Wednesday, March 19, 2014

In all things thee to see – some reflections on George Herbert and the life of faith 1: tuning the instrument

Today I found myself in the daunting position of leading a quiet day for my clergy colleagues in the deanery - at the beautiful Bernardine monastery of Our Lady and St Bernard at Brownshill. I'm never quite comfortable presuming to "lead" my peers - but I did enjoy revisiting some of my earlier writing and thinking about Herbert to provide three addresses - with a good long gap between.



28 years ago, I ran our of funding and reluctantly abandoned a PhD with the snappy title

The use of musical imagery in the poetry of George Herbert as a metaphor for the human relationship with God”
□ □ □ □ □
Quote the stretch of the George Herbert post that opens with the words containing "Wednesday, March 19, 2014" and closes with "long gap between.".

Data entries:
□ □ □ □ □
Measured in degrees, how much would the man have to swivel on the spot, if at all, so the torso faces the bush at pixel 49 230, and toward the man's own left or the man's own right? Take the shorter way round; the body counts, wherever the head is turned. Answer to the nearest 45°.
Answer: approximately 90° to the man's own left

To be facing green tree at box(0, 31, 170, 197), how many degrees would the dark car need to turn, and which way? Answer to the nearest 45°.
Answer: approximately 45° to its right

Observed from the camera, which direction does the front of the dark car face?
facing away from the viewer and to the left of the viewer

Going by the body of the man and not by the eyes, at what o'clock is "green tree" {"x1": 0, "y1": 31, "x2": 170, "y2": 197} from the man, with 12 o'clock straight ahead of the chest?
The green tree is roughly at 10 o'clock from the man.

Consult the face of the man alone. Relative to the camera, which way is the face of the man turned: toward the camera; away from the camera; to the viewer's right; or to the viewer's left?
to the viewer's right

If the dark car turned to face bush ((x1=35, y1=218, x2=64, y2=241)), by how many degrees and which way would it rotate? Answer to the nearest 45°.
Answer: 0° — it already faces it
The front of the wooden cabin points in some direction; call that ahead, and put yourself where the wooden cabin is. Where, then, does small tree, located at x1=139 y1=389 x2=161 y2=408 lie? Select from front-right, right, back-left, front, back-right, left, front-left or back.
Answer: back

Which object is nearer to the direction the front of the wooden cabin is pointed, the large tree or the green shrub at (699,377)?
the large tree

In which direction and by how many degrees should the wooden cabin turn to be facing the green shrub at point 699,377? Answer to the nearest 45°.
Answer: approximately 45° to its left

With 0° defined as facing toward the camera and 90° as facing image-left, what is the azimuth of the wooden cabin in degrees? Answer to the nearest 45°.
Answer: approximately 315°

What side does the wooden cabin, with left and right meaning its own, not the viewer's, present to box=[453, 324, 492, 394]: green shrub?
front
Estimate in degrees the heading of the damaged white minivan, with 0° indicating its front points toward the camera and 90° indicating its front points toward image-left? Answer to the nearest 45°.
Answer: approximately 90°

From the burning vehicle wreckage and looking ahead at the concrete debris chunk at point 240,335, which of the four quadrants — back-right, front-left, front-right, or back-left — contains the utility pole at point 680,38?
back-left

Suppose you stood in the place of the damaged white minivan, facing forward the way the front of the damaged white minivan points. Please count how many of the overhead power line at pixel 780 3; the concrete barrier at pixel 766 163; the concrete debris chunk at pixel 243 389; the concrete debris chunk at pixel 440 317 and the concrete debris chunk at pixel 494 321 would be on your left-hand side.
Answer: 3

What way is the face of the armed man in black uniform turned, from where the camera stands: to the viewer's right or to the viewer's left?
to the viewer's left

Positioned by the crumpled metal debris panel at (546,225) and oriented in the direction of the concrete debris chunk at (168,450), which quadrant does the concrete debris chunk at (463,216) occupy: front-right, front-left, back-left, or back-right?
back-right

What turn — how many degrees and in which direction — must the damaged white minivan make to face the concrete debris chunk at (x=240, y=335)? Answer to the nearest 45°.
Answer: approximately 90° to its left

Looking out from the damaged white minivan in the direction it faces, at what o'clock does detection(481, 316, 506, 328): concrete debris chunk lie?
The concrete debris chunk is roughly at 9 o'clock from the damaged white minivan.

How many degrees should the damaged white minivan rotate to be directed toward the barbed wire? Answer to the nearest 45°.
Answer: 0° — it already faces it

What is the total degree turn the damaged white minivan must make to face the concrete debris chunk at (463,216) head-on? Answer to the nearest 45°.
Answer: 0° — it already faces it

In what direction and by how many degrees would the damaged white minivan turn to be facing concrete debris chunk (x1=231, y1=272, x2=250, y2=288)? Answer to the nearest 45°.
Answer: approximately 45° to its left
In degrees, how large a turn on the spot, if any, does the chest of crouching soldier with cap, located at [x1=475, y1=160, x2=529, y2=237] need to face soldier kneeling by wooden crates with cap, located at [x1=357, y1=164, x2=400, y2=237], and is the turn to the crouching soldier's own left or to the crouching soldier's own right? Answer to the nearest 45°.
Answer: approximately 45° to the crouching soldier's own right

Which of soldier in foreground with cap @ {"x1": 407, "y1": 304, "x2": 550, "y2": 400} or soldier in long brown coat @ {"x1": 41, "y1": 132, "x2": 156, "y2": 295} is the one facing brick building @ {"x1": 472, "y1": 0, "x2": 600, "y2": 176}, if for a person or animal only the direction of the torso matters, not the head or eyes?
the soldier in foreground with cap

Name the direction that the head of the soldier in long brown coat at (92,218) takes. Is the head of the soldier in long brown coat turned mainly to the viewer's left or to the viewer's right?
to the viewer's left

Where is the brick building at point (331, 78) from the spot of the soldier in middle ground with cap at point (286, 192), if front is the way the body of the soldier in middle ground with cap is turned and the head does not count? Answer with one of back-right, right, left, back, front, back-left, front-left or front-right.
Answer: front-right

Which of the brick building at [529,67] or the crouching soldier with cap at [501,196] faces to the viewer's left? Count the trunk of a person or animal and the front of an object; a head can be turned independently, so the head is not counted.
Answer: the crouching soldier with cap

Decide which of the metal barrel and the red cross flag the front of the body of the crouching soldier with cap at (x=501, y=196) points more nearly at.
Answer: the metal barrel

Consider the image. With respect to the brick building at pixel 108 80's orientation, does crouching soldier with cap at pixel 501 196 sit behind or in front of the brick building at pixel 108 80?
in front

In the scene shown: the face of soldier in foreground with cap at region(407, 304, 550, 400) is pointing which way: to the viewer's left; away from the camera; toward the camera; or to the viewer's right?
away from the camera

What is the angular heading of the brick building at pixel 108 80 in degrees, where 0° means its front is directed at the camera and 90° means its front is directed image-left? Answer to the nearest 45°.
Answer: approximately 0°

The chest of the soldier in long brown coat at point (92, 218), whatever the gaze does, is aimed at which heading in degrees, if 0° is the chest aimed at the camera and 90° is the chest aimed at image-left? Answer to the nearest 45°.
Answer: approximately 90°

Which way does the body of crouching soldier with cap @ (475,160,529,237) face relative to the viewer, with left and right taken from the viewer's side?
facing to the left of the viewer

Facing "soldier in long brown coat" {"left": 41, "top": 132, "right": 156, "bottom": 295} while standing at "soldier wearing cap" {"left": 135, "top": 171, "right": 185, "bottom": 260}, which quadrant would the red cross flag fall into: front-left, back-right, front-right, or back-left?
□ □ □ □ □
— Exercise result —
Wednesday, March 19, 2014

In all things thee to see – some reflections on George Herbert and the life of faith 1: tuning the instrument

Today I found myself in the daunting position of leading a quiet day for my clergy colleagues in the deanery - at the beautiful Bernardine monastery of Our Lady and St Bernard at Brownshill. I'm never quite comfortable presuming to "lead" my peers - but I did enjoy revisiting some of my earlier writing and thinking about Herbert to provide three addresses - with a good long gap between.